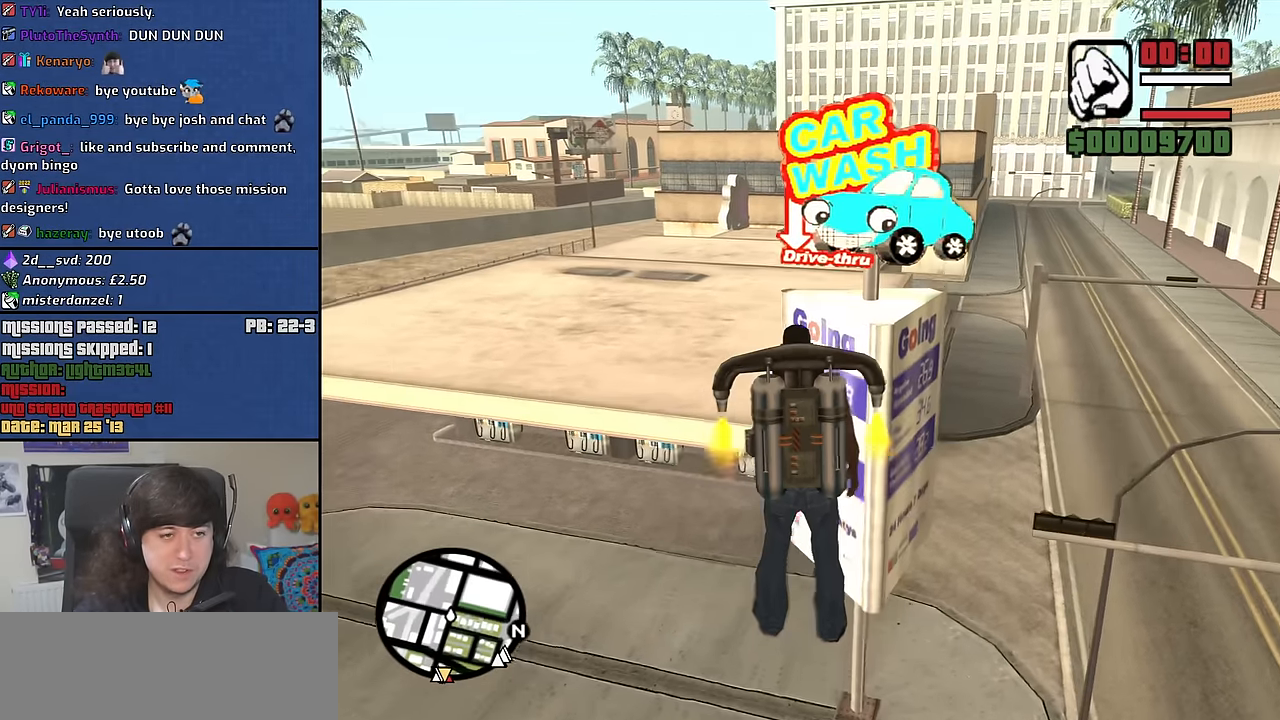
{"keys": ["space"], "mouse": [], "events": [[100, "a", "down"], [200, "a", "up"], [200, "s", "down"], [283, "s", "up"], [433, "space", "down"]]}
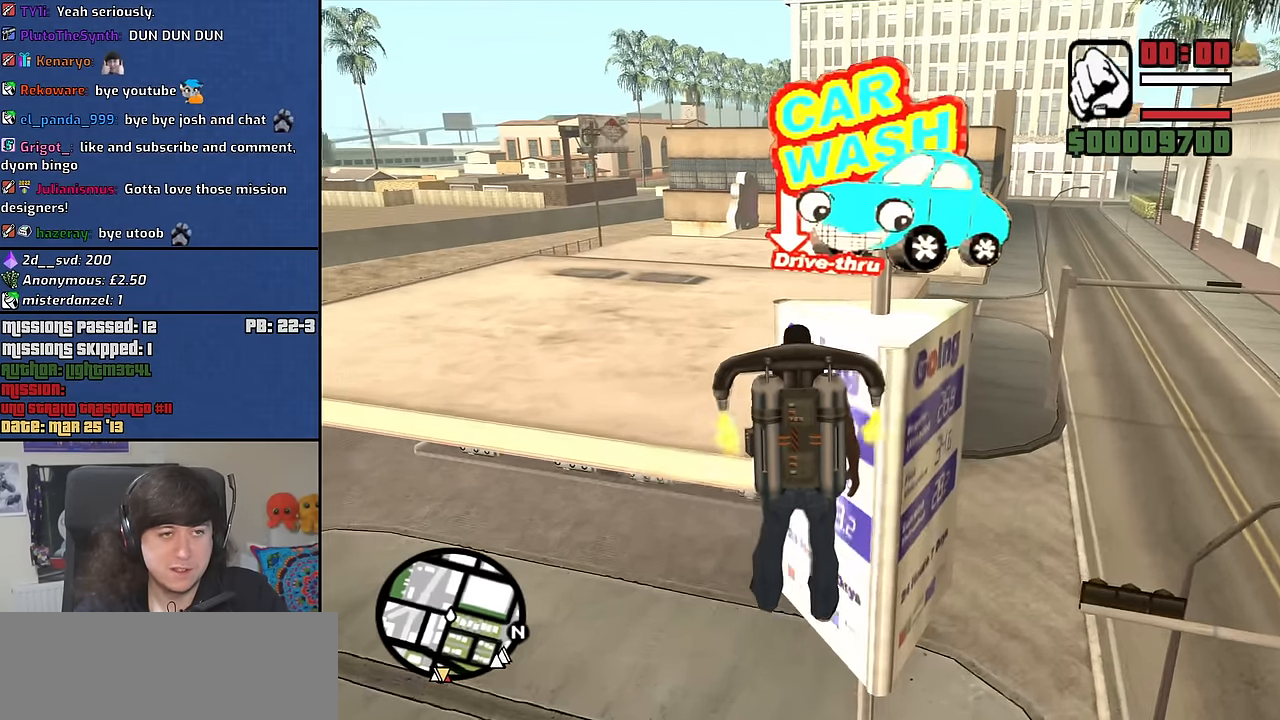
{"keys": [], "mouse": [], "events": [[117, "s", "down"], [217, "a", "down"], [300, "s", "up"], [350, "a", "up"], [400, "space", "up"]]}
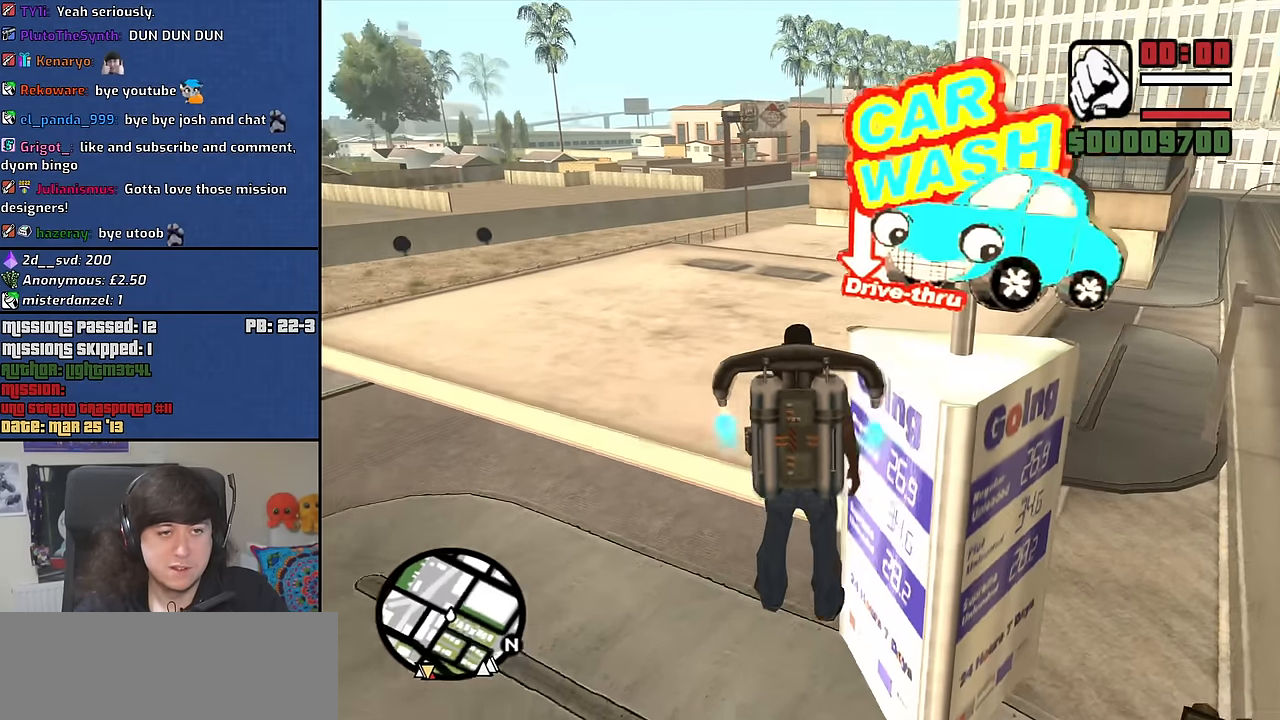
{"keys": [], "mouse": [], "events": [[133, "a", "down"], [283, "a", "up"]]}
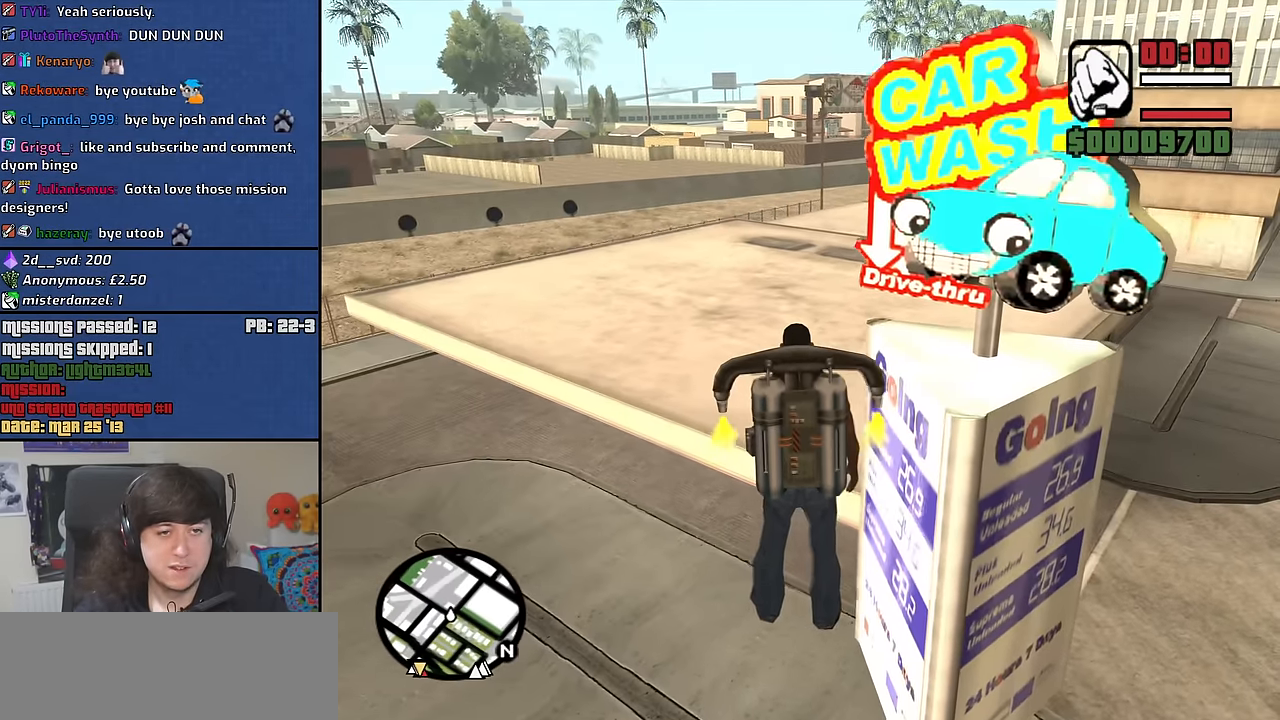
{"keys": ["space"], "mouse": [], "events": [[50, "a", "down"], [100, "a", "up"], [283, "a", "down"], [333, "a", "up"], [433, "space", "down"]]}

▶ Work task
Please retype all of the material exactly, skipping whatever images it holds.

▶ Task result
{"keys": ["space"], "mouse": [], "events": [[100, "a", "down"], [200, "a", "up"], [200, "s", "down"], [283, "s", "up"], [433, "space", "down"]]}
{"keys": [], "mouse": [], "events": [[117, "s", "down"], [217, "a", "down"], [300, "s", "up"], [350, "a", "up"], [400, "space", "up"]]}
{"keys": [], "mouse": [], "events": [[133, "a", "down"], [283, "a", "up"]]}
{"keys": ["space"], "mouse": [], "events": [[50, "a", "down"], [100, "a", "up"], [283, "a", "down"], [333, "a", "up"], [433, "space", "down"]]}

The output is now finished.